Sukabumi | Matanusa.net – Sekretaris Daerah Kabupaten Sukabumi, H. Ade Suryaman, menegaskan komitmen pemerintah daerah dalam mencegah dan menangani Tindak Pidana Perdagangan Orang (TPPO). Hal itu disampaikannya saat menjadi narasumber dalam Hybrid Meeting Sosialisasi Pencegahan TPPO di Daerah yang digelar Direktorat Jenderal Politik dan Pemerintahan Umum Kemendagri di Pendopo Sukabumi, pada Kamis (25/9/2025).

Dalam forum nasional yang diikuti berbagai daerah se-Indonesia ini, Sekda memaparkan langkah-langkah strategis Pemkab Sukabumi, mulai dari penyusunan regulasi, rencana aksi, hingga pembentukan gugus tugas pencegahan dan penanganan TPPO. “Secara regulasi, kami sudah memiliki perda, perbup, dan juga gugus tugas TPPO,” ungkap Ade.

Selain itu, berbagai upaya pencegahan berbasis masyarakat terus digencarkan. Melalui Dinas Pemberdayaan Perempuan dan Perlindungan Anak (DP3A) Kabupaten Sukabumi, dilakukan sosialisasi dan diseminasi sistem pencegahan berbasis gender yang melibatkan perangkat daerah hingga organisasi masyarakat.
“Kami juga mempercepat layanan pengaduan, memberikan pendampingan bagi korban kekerasan maupun TPPO, serta merumuskan kebijakan perlindungan perempuan di tingkat kabupaten, kecamatan, dan desa,” tambahnya.

Ade berharap upaya tersebut mampu menekan bahkan menghapus kasus TPPO di Sukabumi. “Kita berikhtiar semaksimal mungkin, semoga TPPO bisa hilang dari wilayah kita,” harapnya.

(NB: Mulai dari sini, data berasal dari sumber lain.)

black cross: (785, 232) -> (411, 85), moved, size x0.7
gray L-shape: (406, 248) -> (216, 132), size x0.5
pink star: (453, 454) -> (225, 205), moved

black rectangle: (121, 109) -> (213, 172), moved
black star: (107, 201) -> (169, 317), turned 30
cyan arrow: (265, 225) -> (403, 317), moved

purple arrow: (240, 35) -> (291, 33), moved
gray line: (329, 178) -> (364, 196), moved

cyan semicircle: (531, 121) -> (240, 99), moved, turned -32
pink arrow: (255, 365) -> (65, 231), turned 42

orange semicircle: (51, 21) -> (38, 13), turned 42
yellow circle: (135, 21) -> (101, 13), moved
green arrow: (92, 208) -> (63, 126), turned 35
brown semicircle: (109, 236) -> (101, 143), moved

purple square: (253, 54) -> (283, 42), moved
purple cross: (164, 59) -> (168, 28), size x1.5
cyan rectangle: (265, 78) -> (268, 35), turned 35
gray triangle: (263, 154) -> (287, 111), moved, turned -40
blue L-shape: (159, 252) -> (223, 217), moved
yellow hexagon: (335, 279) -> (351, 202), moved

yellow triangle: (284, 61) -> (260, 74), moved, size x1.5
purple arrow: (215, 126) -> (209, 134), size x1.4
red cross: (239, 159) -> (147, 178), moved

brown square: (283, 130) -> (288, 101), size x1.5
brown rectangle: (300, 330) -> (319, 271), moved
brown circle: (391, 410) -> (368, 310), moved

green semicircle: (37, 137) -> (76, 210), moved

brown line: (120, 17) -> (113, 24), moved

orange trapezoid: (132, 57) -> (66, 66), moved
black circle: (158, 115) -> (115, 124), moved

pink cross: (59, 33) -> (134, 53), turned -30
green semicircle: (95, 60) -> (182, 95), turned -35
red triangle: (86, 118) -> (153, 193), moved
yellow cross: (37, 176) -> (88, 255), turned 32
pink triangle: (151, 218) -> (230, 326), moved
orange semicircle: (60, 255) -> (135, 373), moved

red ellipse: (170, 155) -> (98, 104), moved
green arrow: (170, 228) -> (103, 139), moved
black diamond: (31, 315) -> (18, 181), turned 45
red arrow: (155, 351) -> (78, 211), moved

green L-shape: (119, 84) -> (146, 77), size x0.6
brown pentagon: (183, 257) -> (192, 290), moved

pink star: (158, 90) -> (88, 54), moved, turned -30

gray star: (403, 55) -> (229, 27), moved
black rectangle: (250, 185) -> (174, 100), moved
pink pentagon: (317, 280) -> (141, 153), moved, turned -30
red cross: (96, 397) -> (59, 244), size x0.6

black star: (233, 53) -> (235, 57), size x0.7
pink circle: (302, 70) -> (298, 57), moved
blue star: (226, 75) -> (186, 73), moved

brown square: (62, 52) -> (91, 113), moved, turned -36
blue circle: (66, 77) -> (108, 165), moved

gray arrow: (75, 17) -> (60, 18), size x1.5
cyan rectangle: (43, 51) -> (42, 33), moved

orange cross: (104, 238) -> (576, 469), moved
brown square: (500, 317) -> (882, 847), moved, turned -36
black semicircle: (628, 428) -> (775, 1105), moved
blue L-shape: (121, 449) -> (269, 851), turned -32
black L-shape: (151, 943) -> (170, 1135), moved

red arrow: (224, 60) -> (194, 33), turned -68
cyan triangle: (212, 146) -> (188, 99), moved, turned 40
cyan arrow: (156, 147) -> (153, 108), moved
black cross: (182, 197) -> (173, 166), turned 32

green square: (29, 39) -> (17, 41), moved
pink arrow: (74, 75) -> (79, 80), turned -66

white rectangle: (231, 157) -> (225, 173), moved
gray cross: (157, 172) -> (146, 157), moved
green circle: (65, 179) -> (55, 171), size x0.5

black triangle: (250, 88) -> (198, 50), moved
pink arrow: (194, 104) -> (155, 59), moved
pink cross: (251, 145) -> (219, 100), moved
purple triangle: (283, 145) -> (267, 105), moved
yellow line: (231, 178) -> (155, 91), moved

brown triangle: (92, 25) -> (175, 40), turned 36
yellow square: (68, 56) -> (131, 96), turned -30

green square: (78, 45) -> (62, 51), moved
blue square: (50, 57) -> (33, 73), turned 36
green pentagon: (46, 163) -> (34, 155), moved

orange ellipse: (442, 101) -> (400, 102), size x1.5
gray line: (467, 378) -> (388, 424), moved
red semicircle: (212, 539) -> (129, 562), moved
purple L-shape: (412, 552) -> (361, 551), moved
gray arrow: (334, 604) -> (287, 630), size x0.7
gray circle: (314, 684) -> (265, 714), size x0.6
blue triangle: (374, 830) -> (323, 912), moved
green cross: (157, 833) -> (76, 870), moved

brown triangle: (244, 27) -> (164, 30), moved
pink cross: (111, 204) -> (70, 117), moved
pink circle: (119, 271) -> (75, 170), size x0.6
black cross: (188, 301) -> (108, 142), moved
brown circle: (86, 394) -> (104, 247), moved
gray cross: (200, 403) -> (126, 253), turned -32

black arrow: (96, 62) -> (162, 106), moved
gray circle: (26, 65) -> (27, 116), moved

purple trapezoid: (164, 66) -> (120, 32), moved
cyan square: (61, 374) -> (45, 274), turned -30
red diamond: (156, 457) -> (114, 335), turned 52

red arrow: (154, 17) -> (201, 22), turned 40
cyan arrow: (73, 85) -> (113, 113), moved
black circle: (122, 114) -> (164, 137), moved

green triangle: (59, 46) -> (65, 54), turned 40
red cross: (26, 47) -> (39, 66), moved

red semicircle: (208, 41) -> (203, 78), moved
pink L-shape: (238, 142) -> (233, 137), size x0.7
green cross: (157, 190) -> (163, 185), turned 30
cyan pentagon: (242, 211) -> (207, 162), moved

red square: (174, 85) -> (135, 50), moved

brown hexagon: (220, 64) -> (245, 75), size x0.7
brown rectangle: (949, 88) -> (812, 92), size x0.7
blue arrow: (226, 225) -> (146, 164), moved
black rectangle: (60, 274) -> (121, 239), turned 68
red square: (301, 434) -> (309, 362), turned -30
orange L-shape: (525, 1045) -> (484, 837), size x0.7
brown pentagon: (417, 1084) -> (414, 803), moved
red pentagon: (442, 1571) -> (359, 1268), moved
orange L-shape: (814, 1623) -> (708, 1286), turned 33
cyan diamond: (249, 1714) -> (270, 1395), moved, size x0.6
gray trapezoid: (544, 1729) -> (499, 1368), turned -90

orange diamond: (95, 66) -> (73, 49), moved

Sementara itu, Direktur Kewaspadaan Nasional Kemendagri, Aang Witarsa Rofik, menyebut forum ini menjadi ruang refleksi, mitigasi, sekaligus perumusan program jangka pendek dan panjang terkait penanganan TPPO. Ia pun mengapresiasi keseriusan Pemkab Sukabumi.
“Sukabumi telah menunjukkan langkah nyata dalam penanggulangan TPPO. Penguatan gugus tugas yang dilakukan bisa menjadi contoh bagi daerah lain,” pungkasnya.